I look back at our homeschool years and think...we didn’t do anything earth shattering. We didn’t move mountains. I was never elected mother of the year for anything. My daughter is not perfect. I’m not perfect. Was I successful as a mother and a teacher to my kid? Well if 80% of success was just showing up, maybe I was.

I was there, when I realized she was having difficulty learning how to read. I was there when her brother shoved her on the bed and she split open the back of her head and needed stitches. (I was there to tell her it wasn’t that bad and to throw her in the tub and discover how wrong I was). I was there when she refused to learn how to ride her bike, until her brother showed her up and started riding before her. I was there when I took her to swim lessons and she ran screaming to the corner by the pool to get away from the mean swim teacher. I was there every stinkin day when she refused to learn math, crying at every problem. I was there when we read Charlotte’s Web together and cried together when Charlotte died in the end. (Hopefully, I didn’t spoil the ending for you). I was there when she refused to eat her peas, so I saved them for her, for the next day. I was there when she was learning to potty train and held it in for so long, she literally exploded with pee all over the carpet in our office. I was there when she ate too much popcorn on Christmas Eve and threw up during the Christmas Eve service. (I know I was there because I tried to catch it before it went all over the floor-those things we don’t forget). I was there for her first step, her first word, her first new food, her first crush, her first disappointment. Everything, I was always there. Day in and day out, I was there.

We never did anything perfect. But I was always there. They, whoever they are, are saying there’s no such thing as quality time anymore. It’s quantity. Lot’s of time with your kids. I like that, because I certainly can’t say we had many stellar days. If I was being rated for the amount of quality activities we did, I wouldn’t score very high. But quantity. Now that I can do. I was always there. Sometimes I wished I wasn’t there. Many days I didn’t want to be called “Mom” anymore. Sometimes I wished I didn’t know how bad my kid was at math. (You know, ignorance is bliss). But I was always there.

My kid still doesn’t do math well.
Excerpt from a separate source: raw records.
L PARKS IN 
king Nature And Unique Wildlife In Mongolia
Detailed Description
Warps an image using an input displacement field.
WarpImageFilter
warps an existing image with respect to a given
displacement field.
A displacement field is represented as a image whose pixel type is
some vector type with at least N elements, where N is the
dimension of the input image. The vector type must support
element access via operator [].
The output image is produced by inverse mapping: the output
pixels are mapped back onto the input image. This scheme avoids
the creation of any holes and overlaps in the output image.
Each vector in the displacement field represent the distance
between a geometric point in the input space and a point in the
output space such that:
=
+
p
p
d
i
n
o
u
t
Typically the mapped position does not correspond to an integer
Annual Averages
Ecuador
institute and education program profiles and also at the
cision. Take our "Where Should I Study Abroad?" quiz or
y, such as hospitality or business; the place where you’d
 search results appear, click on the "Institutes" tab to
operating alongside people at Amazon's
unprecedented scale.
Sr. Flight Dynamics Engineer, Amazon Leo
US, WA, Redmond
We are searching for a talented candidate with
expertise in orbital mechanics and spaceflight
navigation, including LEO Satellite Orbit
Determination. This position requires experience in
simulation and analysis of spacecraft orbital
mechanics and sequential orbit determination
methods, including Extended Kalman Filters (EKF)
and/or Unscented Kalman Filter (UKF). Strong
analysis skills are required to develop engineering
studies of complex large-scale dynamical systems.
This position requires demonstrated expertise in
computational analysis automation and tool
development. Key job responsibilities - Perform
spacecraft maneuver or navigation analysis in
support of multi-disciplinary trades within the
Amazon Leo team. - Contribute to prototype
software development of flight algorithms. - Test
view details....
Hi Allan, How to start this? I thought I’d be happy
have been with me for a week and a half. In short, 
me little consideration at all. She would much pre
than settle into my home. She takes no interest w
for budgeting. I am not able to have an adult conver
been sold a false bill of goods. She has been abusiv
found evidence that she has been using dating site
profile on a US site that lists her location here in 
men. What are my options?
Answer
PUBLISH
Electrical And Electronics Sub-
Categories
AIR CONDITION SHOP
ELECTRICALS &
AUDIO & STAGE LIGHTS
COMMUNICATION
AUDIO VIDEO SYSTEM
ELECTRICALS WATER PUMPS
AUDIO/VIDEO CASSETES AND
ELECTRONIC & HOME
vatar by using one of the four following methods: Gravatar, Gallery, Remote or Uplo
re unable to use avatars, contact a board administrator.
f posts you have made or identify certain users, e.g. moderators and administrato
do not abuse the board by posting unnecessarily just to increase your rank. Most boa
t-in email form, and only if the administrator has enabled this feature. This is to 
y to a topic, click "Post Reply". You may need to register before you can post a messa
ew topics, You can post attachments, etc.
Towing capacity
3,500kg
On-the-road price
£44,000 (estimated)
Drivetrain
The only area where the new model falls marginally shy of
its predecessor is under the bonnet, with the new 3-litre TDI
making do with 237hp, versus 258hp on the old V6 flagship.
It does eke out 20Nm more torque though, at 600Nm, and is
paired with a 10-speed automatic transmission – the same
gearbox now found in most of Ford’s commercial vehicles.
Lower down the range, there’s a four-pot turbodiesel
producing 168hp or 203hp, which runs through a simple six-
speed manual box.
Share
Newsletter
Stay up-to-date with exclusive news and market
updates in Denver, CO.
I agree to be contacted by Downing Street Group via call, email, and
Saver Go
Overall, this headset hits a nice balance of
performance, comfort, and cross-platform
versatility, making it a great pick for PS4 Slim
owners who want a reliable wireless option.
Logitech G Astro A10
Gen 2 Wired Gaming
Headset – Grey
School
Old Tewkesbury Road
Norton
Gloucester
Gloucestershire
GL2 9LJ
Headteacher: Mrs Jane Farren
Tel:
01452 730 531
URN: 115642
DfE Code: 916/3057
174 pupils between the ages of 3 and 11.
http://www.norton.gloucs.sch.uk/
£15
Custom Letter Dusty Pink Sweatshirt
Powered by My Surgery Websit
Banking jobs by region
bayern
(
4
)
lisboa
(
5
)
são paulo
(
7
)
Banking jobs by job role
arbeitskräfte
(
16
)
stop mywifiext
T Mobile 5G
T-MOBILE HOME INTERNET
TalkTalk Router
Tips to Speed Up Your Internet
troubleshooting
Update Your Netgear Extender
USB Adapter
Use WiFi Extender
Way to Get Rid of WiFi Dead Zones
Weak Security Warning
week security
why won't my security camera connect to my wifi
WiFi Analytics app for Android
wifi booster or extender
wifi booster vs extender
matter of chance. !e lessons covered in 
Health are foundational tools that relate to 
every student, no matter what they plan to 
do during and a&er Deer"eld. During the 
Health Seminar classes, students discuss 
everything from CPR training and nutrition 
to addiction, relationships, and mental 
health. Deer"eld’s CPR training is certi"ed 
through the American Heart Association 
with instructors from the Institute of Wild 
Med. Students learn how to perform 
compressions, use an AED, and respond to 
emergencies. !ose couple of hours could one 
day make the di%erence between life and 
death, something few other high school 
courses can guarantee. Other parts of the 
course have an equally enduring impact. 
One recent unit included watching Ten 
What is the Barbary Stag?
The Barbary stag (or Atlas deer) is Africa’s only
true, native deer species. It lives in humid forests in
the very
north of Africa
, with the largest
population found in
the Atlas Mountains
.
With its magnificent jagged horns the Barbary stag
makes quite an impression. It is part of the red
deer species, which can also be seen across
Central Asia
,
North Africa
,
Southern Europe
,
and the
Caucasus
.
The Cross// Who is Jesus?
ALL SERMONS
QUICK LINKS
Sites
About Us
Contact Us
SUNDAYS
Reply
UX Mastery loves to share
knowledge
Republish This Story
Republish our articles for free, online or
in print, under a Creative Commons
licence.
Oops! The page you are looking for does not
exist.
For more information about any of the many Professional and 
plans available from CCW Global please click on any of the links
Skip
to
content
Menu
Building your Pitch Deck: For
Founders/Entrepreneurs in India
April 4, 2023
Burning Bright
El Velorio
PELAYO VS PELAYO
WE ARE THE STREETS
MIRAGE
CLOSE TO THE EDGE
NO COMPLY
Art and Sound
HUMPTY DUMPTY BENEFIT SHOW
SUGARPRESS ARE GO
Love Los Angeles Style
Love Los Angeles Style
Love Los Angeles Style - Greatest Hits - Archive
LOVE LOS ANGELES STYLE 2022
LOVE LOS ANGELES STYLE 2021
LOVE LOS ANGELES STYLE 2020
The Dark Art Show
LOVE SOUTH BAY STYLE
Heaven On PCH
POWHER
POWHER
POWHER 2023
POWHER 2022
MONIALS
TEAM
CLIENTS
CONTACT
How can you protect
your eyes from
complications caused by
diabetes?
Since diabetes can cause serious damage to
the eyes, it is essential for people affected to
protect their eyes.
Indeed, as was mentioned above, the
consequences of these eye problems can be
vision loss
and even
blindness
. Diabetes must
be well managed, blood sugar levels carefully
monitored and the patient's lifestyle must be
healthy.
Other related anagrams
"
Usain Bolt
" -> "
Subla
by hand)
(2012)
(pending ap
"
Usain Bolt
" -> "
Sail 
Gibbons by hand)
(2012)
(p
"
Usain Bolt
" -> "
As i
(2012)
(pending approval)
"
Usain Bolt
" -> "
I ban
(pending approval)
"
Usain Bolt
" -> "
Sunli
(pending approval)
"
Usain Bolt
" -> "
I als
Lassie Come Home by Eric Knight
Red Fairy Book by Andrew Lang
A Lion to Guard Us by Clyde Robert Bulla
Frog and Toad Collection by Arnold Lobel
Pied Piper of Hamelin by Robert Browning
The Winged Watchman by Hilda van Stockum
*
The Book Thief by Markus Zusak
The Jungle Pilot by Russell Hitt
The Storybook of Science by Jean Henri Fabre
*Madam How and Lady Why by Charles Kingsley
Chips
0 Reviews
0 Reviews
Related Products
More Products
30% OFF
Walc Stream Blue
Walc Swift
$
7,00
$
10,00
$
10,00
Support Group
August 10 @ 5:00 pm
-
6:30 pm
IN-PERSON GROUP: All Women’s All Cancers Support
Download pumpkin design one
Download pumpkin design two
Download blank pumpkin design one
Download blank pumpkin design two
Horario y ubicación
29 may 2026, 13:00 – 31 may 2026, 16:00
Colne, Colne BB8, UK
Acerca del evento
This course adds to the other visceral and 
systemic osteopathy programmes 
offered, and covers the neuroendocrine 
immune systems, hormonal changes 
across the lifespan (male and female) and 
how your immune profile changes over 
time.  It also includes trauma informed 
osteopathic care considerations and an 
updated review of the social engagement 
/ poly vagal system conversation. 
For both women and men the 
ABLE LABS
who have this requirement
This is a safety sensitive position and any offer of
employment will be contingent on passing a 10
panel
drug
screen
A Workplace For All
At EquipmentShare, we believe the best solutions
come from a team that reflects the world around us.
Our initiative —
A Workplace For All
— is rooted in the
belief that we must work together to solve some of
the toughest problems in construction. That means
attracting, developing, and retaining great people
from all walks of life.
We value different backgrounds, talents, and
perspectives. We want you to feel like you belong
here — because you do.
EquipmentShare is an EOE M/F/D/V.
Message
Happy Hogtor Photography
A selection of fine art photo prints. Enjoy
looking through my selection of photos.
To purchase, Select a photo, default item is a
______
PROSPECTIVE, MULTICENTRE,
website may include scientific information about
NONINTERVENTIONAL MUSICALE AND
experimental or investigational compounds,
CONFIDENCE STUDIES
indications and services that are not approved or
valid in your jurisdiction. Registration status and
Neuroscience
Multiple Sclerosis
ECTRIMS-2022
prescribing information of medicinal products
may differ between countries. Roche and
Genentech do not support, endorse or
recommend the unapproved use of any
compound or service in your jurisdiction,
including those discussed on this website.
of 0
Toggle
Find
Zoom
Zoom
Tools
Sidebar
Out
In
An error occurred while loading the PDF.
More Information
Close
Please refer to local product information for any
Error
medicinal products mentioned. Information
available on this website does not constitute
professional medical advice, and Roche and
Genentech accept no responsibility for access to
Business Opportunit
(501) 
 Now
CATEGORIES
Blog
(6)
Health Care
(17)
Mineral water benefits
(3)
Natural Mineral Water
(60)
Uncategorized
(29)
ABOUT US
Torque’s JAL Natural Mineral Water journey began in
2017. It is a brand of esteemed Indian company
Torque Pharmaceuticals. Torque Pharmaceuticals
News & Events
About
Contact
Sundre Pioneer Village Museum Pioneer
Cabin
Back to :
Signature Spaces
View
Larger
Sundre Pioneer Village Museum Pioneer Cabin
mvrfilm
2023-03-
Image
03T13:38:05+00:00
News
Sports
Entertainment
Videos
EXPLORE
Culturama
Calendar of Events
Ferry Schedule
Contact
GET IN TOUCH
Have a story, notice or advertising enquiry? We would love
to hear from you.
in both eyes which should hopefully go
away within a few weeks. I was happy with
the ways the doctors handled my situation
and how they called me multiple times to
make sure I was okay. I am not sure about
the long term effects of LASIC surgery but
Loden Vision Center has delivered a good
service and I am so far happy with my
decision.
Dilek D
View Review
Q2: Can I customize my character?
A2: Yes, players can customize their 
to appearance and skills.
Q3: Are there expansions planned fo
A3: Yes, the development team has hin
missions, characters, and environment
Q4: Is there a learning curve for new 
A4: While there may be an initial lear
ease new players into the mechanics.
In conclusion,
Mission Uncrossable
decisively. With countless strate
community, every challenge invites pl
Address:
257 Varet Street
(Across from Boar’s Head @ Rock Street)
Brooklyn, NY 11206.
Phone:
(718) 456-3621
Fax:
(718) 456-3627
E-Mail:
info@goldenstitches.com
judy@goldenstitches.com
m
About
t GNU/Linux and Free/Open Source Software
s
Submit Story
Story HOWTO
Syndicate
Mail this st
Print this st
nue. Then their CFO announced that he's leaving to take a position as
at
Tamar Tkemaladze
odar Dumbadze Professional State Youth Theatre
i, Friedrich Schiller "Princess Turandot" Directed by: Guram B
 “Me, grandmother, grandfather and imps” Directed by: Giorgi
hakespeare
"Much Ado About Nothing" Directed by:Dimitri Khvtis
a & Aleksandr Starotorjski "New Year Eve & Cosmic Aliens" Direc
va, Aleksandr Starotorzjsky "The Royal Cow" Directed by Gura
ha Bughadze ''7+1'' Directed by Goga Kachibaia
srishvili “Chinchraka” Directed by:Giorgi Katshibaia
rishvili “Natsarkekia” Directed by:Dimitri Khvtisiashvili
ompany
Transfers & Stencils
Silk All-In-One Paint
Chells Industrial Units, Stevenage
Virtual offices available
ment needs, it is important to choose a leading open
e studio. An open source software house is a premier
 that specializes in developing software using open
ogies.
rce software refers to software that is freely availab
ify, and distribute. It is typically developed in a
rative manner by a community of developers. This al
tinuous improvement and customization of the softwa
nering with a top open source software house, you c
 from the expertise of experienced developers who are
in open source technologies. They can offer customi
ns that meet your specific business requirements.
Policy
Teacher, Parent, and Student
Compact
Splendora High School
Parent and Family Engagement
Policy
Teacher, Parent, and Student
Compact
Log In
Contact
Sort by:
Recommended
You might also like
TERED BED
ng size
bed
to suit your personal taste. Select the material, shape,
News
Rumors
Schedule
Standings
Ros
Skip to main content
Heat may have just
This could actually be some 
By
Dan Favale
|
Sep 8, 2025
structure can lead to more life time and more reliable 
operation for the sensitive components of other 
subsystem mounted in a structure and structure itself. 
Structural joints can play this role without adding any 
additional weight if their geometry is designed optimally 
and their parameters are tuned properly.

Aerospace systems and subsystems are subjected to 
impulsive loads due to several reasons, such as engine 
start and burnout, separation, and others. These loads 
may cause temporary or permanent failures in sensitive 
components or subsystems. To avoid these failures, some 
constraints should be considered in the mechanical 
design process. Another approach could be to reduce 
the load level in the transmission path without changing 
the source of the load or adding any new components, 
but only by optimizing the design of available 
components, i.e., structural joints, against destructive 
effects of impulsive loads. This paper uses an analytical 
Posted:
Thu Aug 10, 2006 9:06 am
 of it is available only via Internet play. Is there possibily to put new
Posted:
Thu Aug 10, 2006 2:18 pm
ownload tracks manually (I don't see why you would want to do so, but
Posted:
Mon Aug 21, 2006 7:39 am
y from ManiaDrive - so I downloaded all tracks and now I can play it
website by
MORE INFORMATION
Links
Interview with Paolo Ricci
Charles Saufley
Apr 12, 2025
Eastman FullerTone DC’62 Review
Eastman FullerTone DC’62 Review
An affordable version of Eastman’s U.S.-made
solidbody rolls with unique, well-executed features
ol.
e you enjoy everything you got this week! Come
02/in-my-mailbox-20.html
Finding shoes in our home is like climbing Mt. Everest-it’s really, really hard to do. We don’t dance around here. Not because we’re against it, but because we’re really bad at it. My kid doesn’t play a musical instrument. She can’t sing. None of us in the family can. But through all of her years I was there, all the time.

So I comfort myself in the Woody Allen quote-80% of success, is just showing up. I was there almost 95% of the time. You have to leave room for those times my kid spent with the grandparents. I showed up. I was always there. So thank you Mr. Allen. You made my day because if 80% of success is just showing up, I definitely scored high in that department.